Rummel admitted two black students to New Orleans’s Notre Dame Seminary in 1948 and in 1951 ordered the removal of “white” and “colored” signs from Catholic churches in his archdiocese. He ardently opposed segregation and in 1953, told white Catholics that there could be “no further discrimination or segregation in the pews.” He also closed a church for refusing to accept a black priest and championed the end of segregation in New Orleans Catholic schools.
Rummel knew what the church taught and was willing to back up his faith with action.
“Was that wrong?” Cordileone asked. “Was that weaponizing the Eucharist? No. Rummel recognized that prominent, high-profile public advocacy for racism was scandalous: It violated core Catholic teachings and basic principles of justice, and also led others to sin.”
The modern parallel is abortion.
“Abortion kills a unique, irreplaceable human being growing in his or her mother’s womb. Everyone who advocates for abortion, in public or private life, who funds it or who presents it as a legitimate choice participates in a great moral evil,” he said.

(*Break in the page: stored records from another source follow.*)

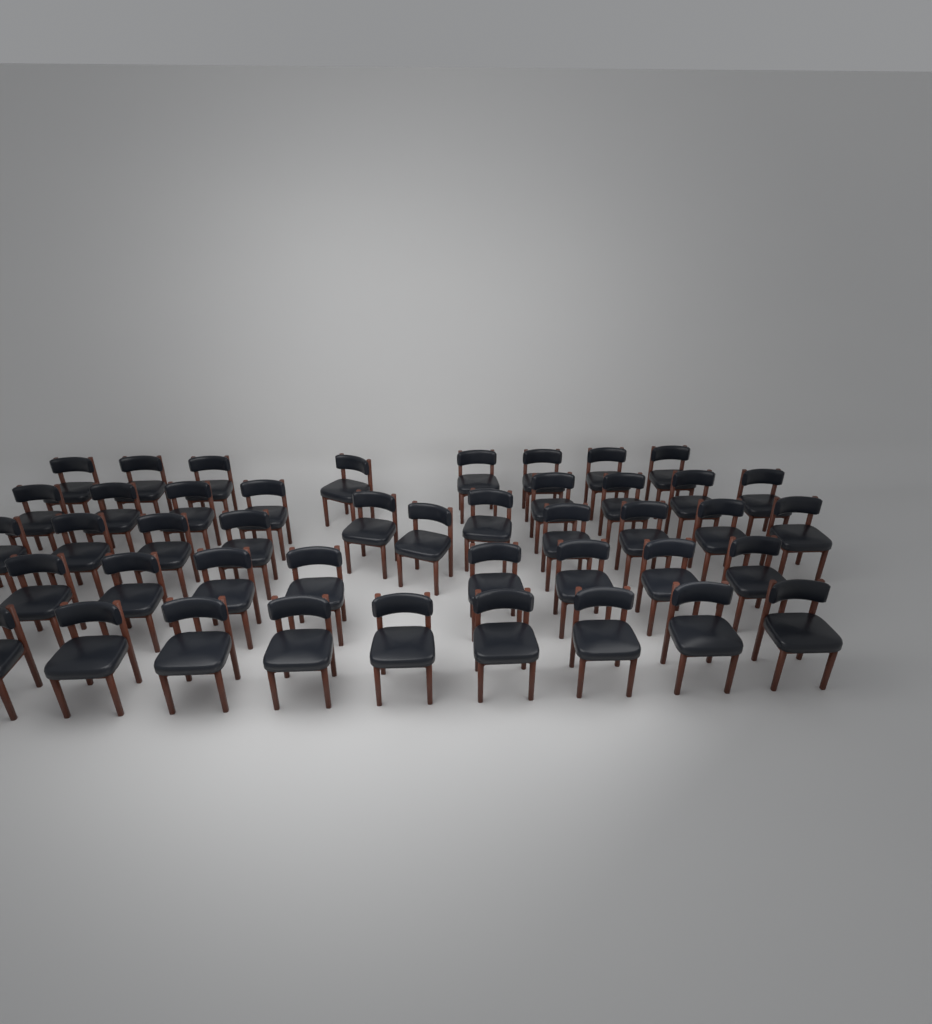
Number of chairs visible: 44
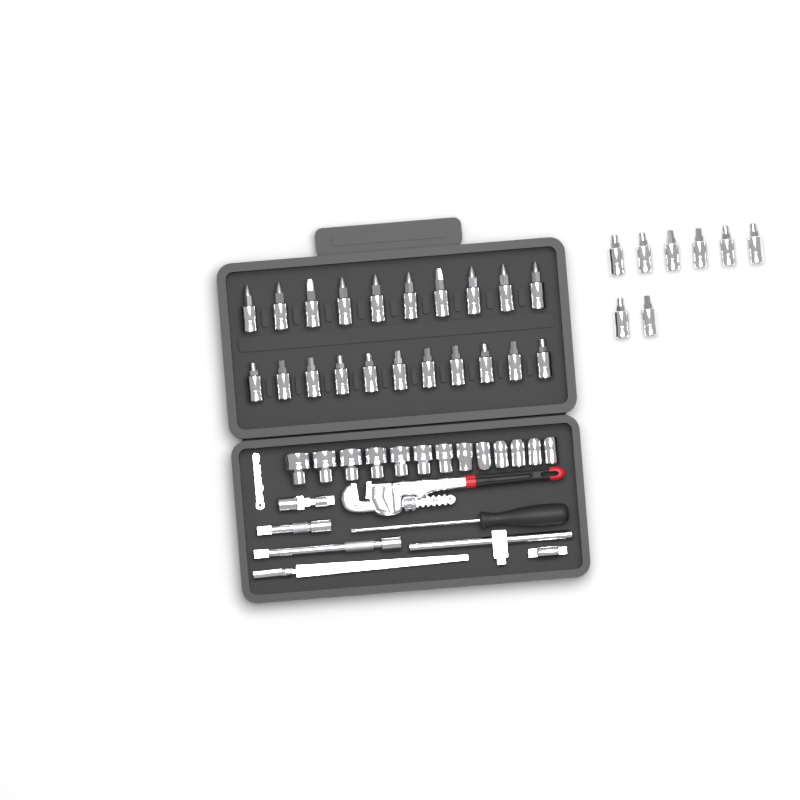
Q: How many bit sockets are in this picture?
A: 29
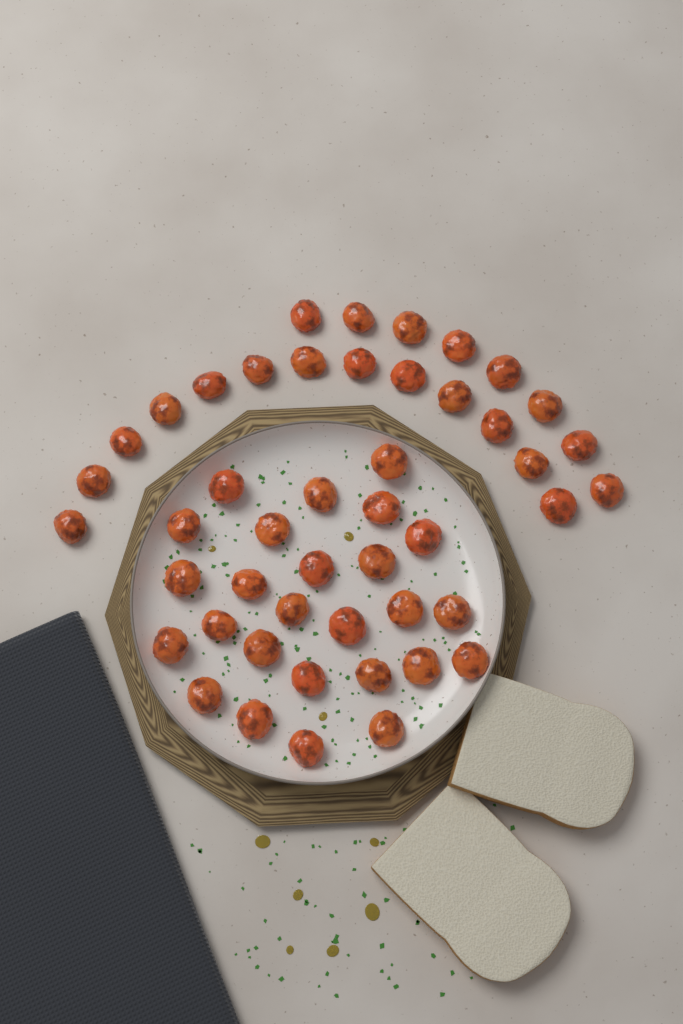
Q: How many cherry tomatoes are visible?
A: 47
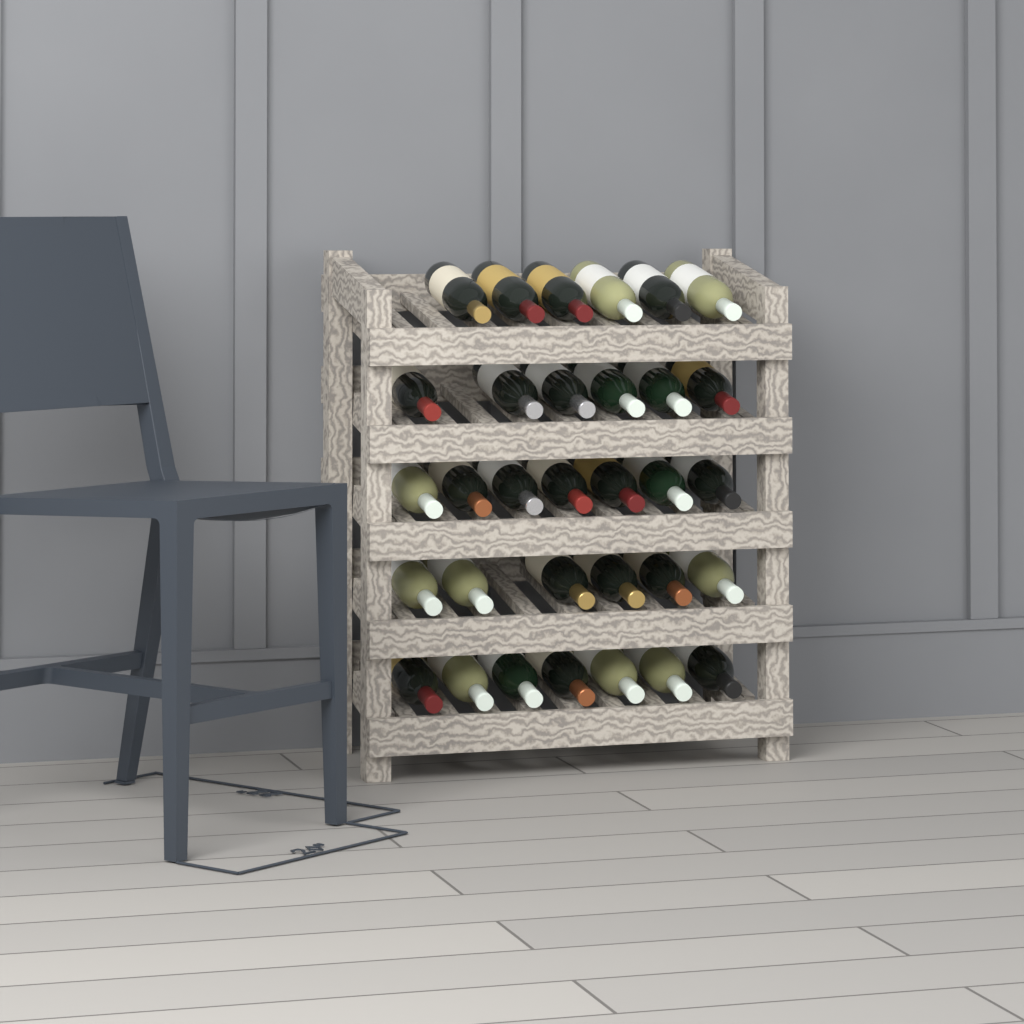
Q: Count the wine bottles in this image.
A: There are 32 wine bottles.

When the “blood of 60 million innocent American children cries out for justice,” pastors cannot speak quietly, reducing the murder of babies to a “culture of choice,” Cordileone said. To do so would be going against the church and human dignity.
“You cannot be a good Catholic and support expanding a government-approved right to kill innocent human beings. The answer to crisis pregnancies is not violence but love, for both mother and child,” he said. “This is hardly inappropriate for a pastor to say. If anything, Catholic political leaders’ response to the situation in Texas highlights the need for us to say it all the louder.”